I might have a new opportunity on my plate. I hope and pray that I have this opportunity on my plate. From what Dr. Tseng has told me, he feels confident he can perform this surgery. He explained that he would have to open me from the front right side of my abdomen, and the back right buttock to cut the tumor in two and pull it from the sciatic notch. He would scoop out all of my blood vessels as they are compromised, my arteries he says from looking at scans, look to be unattached to the tumor, and he would have a neurosurgeon on standby to go around my nerve roots. He said he would literally hand peel the tumor off of my rectum and shave down all the bone that has been touched by the tumor. He said he expects this to be a 10-12 hour surgery from start to finish. If this is actually possible, then I feel this is my very best shot at beating this beast or at least, beating it for a time.
He knows that he will not get the wide margins that you normally would need to get with this type of cancer but he thinks/hopes since chemo is working that the area around the tumor would also be dead and killing off the cells. I can only hope he is right.
He told me I would never have a large tumor again as they would forever monitor me going forward and any new occurrences or spread would be smaller tumors and hopefully easier to treat. Dr. Tseng said he would be discussing my case at the USC tumor board on Tuesday and after that, I should know more. Whether or not they for sure want to hold off on radiation until after surgery, do it before, or have a different plan altogether. I truly hope that he will still feel confident in doing this procedure. As scary as it is, my friend is right…big risk could equal big rewards.
If this route is for sure offered to me then the next steps begin. Planning a trip to Los Angeles in the middle of a pandemic…during election time. Please, God, save us all. I will have to stay there for at least a month to heal and do some follow up tests and scans before I can come back home. This means being away from my children, husband, friends… All the people that make this fight worth it. I cannot even begin to imagine how hard this will be. I try not to let my mind go there.
No matter which path I choose, I have to place all of my faith, confidence, and life into someone else's hands. I can't being to explain to you how terrifying that is.

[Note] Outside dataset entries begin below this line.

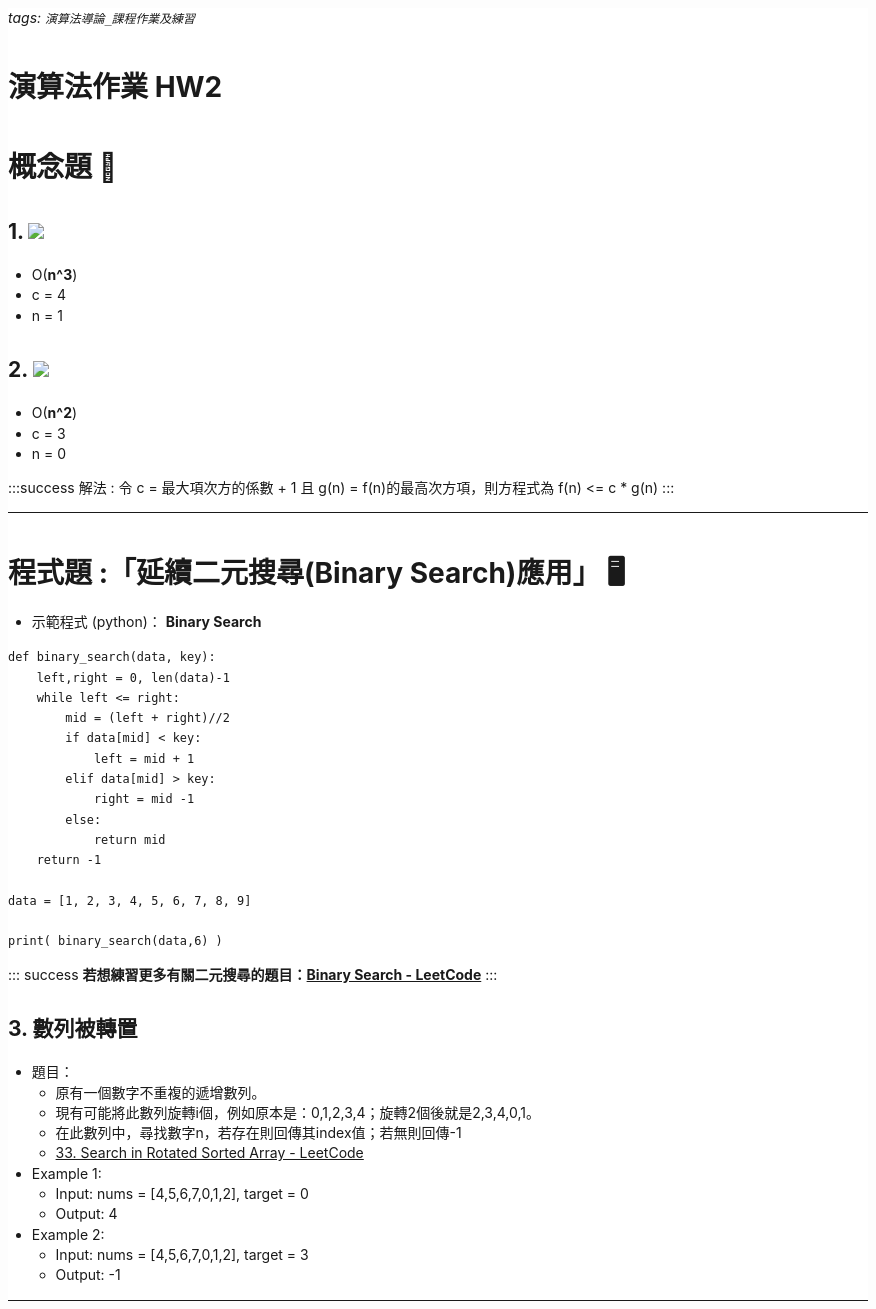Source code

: ###### tags: `演算法導論_課程作業及練習` 
# 演算法作業 HW2 
# 概念題 :book: 
## 1. ![](https://i.imgur.com/KBkCpEd.png)
- O(**n^3**)
- c = 4
- n = 1
## 2. ![](https://i.imgur.com/fHvawqe.png)
- O(**n^2**)
- c = 3
- n = 0

:::success
解法 : 令 c = 最大項次方的係數 + 1 且 g(n) = f(n)的最高次方項，則方程式為 f(n) <= c * g(n)
:::

---

# 程式題 :「延續二元搜尋(Binary Search)應用」 :desktop_computer:
* 示範程式 (python)： **Binary Search**
```python=
def binary_search(data, key):
    left,right = 0, len(data)-1
    while left <= right:        
        mid = (left + right)//2
        if data[mid] < key:
            left = mid + 1
        elif data[mid] > key:
            right = mid -1
        else:
            return mid
    return -1

data = [1, 2, 3, 4, 5, 6, 7, 8, 9]

print( binary_search(data,6) ) 
```

:::    success
**若想練習更多有關二元搜尋的題目：[Binary Search - LeetCode](https://leetcode.com/tag/binary-search/)**
:::

## 3. 數列被轉置
* 題目：
    - 原有一個數字不重複的遞增數列。
    - 現有可能將此數列旋轉i個，例如原本是：0,1,2,3,4；旋轉2個後就是2,3,4,0,1。
    - 在此數列中，尋找數字n，若存在則回傳其index值；若無則回傳-1
    - [33. Search in Rotated Sorted Array - LeetCode](https://leetcode.com/problems/search-in-rotated-sorted-array/)
* Example 1:
    - Input: nums = [4,5,6,7,0,1,2], target = 0
    - Output: 4
* Example 2:
    - Input: nums = [4,5,6,7,0,1,2], target = 3
    - Output: -1

---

I sent a message to my radiation doctor about the approach that Tseng would like to take and she completely disagreed. She said that she would like to attempt to kill the tumor with definitive radiation and then down the line if surgery is pursued, do the hemipelvectomy and hemisacretomy. Thus, losing my right pelvis, half my sacrum, and my entire right leg. I sent my radiation doctors' response to Dr. Tseng to see if he could elaborate as to why their approaches are so vastly different. His reply was that they may decide to radiation before his surgery and he would discuss it all at his tumor board on Tuesday and that he would speak with me again after that.
Now, I feel left wondering if his route is even an option. If it is, I feel like if I choose the wrong path it will not only be detrimental to myself and my future but to all of you out there who love me. I can only hope that I make the right decision and that that decision is actually available to me. My gut says that Tseng's approach if he is still confident in it, is the right way to go. As scary and difficult as it may be to do, I think he has the skill and knowledge to get me through to the other side. I pray he can do exactly what he says he can.
Please continue your prayers for my family and that this possibility is still on the table for us. Love to you all!